-- Given text --

********************

In amortized analysis, we can show that the average cost of an operation. An amortized analysis guarantees the average performance of each operation in the worst case.
Three common techniques used in amortized analysis: aggregate analysis, accounting method, potential method.
Data Structural Definition
We will use Stack and Binary Counter as an example for demonstrating three techniques.
Stack
Firstly, we will define the Stack operations:
\(PUSH(S, x)\): pushes object \(x\) onto stack \(S\).
\(POP(S)\): pops the top of stack \(S\) and returns the popped object. Calling POP on an empty stack generates an error.
\(MULTIPOP(S,k)\): pop the top of stack \(S\) and returns the popped object \(k\) times. If POP an empty stack, generate an error.
def MULTIPOP(S, k):
while not STACK_EMPTY(S) and k > 0:
POP(S)
k = k - 1
Binary Counter
The Binary Counter can be defined as follows:
We use an array \(A[0,..,k-1]\)of bits, where \(A.length = k\) as the counter. Therefore, the binary number \(x =\sum_{i=0}^{k-1}A[i]\cdot 2^i\).

********************

-- The data --
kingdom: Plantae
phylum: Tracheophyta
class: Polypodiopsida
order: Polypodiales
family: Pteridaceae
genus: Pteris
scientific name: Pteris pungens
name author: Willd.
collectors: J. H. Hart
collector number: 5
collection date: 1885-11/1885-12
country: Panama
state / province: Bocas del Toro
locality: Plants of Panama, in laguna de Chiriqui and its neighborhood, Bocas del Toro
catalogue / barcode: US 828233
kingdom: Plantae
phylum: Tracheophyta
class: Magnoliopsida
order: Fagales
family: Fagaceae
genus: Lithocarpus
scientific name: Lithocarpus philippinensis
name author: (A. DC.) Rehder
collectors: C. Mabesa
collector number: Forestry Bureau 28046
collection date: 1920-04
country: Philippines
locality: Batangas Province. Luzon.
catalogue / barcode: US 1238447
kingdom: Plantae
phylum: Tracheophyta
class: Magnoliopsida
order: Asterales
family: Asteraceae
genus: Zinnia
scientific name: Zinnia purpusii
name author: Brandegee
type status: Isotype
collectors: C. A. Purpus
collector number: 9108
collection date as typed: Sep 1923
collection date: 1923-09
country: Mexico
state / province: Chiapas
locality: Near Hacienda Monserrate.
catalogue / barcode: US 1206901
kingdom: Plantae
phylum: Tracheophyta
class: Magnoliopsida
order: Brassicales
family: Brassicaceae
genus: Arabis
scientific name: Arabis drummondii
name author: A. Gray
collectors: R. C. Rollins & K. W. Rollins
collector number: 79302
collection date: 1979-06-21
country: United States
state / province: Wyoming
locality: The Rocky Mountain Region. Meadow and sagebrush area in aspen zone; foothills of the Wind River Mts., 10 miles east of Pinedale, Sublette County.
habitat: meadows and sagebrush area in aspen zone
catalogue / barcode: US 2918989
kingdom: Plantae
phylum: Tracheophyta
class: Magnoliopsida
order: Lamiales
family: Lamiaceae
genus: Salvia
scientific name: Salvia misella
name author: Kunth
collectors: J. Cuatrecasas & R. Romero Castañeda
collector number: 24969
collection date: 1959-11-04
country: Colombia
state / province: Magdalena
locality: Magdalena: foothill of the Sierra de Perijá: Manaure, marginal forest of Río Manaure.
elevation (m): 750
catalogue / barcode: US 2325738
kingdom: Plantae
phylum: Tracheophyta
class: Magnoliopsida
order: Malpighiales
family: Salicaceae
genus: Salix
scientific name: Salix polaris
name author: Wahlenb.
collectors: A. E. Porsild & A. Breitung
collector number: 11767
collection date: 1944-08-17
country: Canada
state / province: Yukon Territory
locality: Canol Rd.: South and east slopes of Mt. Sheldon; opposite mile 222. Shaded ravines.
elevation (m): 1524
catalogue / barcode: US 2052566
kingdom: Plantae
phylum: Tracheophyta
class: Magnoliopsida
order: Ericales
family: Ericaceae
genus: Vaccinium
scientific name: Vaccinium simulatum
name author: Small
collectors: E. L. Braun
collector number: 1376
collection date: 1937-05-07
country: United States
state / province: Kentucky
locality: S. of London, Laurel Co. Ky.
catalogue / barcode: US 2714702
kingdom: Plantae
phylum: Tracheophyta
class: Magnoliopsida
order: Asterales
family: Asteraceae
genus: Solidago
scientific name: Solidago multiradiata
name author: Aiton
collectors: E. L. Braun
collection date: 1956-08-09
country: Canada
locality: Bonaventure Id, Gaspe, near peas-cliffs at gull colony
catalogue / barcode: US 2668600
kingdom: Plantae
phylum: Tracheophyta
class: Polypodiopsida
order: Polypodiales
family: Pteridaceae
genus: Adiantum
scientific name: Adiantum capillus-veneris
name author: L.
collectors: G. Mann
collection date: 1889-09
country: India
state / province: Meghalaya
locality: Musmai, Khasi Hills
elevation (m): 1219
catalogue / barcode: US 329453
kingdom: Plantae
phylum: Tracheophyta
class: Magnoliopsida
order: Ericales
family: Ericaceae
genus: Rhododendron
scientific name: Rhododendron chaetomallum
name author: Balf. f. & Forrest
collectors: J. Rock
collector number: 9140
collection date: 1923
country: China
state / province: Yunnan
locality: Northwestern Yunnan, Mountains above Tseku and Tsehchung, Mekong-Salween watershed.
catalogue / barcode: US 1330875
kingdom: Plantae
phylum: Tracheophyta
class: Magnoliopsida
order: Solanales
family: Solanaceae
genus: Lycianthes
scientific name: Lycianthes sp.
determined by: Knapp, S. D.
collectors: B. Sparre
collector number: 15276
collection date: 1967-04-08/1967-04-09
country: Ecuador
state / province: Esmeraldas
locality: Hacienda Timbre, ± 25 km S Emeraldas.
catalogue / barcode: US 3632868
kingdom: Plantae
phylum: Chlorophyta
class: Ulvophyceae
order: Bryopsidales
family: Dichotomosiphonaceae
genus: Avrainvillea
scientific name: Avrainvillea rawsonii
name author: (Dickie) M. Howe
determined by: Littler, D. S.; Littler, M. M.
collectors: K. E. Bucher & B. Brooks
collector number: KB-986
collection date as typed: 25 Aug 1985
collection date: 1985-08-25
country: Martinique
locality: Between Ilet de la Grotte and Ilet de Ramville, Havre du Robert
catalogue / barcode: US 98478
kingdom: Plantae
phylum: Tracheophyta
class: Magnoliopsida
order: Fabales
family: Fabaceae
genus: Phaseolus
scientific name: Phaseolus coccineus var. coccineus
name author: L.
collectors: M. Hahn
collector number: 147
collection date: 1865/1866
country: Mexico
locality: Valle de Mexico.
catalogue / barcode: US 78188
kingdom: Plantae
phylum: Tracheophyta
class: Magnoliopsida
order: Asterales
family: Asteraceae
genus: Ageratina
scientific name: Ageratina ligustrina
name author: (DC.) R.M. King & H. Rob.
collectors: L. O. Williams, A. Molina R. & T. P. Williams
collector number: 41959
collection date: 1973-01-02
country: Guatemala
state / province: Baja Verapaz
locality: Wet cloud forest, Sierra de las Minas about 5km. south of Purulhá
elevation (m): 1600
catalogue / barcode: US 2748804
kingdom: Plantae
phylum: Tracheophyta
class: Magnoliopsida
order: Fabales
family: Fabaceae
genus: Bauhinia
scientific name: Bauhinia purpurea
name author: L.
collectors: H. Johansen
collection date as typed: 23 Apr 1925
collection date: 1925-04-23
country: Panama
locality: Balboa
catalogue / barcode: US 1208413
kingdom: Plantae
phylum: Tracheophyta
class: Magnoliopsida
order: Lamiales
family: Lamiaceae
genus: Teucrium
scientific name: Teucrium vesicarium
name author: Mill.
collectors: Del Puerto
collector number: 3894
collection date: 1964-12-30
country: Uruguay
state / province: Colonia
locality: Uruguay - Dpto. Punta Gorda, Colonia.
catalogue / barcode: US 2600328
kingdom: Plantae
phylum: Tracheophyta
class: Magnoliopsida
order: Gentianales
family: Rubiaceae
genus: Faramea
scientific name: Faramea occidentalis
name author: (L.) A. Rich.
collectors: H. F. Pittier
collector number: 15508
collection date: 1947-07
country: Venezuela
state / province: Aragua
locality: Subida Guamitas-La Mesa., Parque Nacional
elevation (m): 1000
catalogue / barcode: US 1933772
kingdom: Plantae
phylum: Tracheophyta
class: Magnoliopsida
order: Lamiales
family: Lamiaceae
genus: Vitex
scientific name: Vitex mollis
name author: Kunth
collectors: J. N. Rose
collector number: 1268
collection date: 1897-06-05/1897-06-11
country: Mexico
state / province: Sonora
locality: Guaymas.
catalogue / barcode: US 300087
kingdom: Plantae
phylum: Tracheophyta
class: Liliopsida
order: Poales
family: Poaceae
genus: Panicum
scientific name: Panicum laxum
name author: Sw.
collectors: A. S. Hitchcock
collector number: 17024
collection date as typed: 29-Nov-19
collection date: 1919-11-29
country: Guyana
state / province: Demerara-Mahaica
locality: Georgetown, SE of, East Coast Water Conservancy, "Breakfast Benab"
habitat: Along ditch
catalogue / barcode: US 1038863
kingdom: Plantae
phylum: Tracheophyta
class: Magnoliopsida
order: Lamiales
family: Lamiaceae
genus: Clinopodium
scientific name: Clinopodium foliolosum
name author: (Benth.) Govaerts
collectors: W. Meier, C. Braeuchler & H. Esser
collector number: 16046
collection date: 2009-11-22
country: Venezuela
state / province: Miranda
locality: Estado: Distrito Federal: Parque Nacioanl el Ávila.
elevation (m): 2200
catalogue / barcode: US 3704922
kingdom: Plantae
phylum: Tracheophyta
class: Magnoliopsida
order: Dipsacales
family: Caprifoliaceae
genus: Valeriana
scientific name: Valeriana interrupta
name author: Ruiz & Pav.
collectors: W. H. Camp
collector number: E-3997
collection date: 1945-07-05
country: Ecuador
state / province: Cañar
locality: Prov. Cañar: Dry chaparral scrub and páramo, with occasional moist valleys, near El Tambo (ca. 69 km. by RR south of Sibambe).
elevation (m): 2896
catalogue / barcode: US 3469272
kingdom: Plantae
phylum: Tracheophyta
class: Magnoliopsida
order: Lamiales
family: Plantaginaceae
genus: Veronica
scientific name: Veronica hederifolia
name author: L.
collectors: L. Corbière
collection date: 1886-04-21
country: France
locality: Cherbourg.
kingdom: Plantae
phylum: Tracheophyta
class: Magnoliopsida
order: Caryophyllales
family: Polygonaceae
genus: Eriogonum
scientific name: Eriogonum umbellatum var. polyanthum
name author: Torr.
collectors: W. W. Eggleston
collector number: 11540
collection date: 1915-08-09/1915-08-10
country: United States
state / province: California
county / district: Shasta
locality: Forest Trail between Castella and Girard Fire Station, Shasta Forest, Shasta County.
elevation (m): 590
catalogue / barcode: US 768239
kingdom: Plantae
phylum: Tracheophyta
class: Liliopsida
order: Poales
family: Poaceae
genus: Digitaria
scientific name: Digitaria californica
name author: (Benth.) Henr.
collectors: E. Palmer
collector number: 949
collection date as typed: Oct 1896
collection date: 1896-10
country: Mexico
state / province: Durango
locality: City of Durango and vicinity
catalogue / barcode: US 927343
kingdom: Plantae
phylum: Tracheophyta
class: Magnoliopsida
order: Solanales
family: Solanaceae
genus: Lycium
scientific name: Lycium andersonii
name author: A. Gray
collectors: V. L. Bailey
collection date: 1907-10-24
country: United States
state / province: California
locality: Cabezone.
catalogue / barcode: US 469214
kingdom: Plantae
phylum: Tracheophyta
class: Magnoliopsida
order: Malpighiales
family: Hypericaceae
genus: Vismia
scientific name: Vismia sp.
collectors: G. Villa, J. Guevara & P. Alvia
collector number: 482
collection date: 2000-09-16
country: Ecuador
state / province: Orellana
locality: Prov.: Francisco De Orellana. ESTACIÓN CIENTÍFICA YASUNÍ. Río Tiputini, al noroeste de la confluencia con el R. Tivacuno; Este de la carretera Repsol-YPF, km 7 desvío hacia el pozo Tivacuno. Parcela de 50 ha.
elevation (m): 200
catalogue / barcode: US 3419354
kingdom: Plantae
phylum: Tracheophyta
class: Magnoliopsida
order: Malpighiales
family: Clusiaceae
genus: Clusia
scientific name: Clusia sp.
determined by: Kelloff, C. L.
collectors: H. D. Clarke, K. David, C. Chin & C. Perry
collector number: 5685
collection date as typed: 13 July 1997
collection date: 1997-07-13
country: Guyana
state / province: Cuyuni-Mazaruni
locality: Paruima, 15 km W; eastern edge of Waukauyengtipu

********************

-- Objective 1 --
In the amortized analysis text, which three techniques are named as common in amortized analysis?
-- Objective 2 --
In the listing, rewrite the part that opens with the line containing "genus: Salvia" and closes with the line containing "state / province: Meghalaya", replacing "elevation" with "altitude" and leaving all else unchanged. Give only that part.

-- Solution 1 --
Aggregate analysis, the accounting method, and the potential method.

-- Solution 2 --
genus: Salvia
scientific name: Salvia misella
name author: Kunth
collectors: J. Cuatrecasas & R. Romero Castañeda
collector number: 24969
collection date: 1959-11-04
country: Colombia
state / province: Magdalena
locality: Magdalena: foothill of the Sierra de Perijá: Manaure, marginal forest of Río Manaure.
altitude (m): 750
catalogue / barcode: US 2325738
kingdom: Plantae
phylum: Tracheophyta
class: Magnoliopsida
order: Malpighiales
family: Salicaceae
genus: Salix
scientific name: Salix polaris
name author: Wahlenb.
collectors: A. E. Porsild & A. Breitung
collector number: 11767
collection date: 1944-08-17
country: Canada
state / province: Yukon Territory
locality: Canol Rd.: South and east slopes of Mt. Sheldon; opposite mile 222. Shaded ravines.
altitude (m): 1524
catalogue / barcode: US 2052566
kingdom: Plantae
phylum: Tracheophyta
class: Magnoliopsida
order: Ericales
family: Ericaceae
genus: Vaccinium
scientific name: Vaccinium simulatum
name author: Small
collectors: E. L. Braun
collector number: 1376
collection date: 1937-05-07
country: United States
state / province: Kentucky
locality: S. of London, Laurel Co. Ky.
catalogue / barcode: US 2714702
kingdom: Plantae
phylum: Tracheophyta
class: Magnoliopsida
order: Asterales
family: Asteraceae
genus: Solidago
scientific name: Solidago multiradiata
name author: Aiton
collectors: E. L. Braun
collection date: 1956-08-09
country: Canada
locality: Bonaventure Id, Gaspe, near peas-cliffs at gull colony
catalogue / barcode: US 2668600
kingdom: Plantae
phylum: Tracheophyta
class: Polypodiopsida
order: Polypodiales
family: Pteridaceae
genus: Adiantum
scientific name: Adiantum capillus-veneris
name author: L.
collectors: G. Mann
collection date: 1889-09
country: India
state / province: Meghalaya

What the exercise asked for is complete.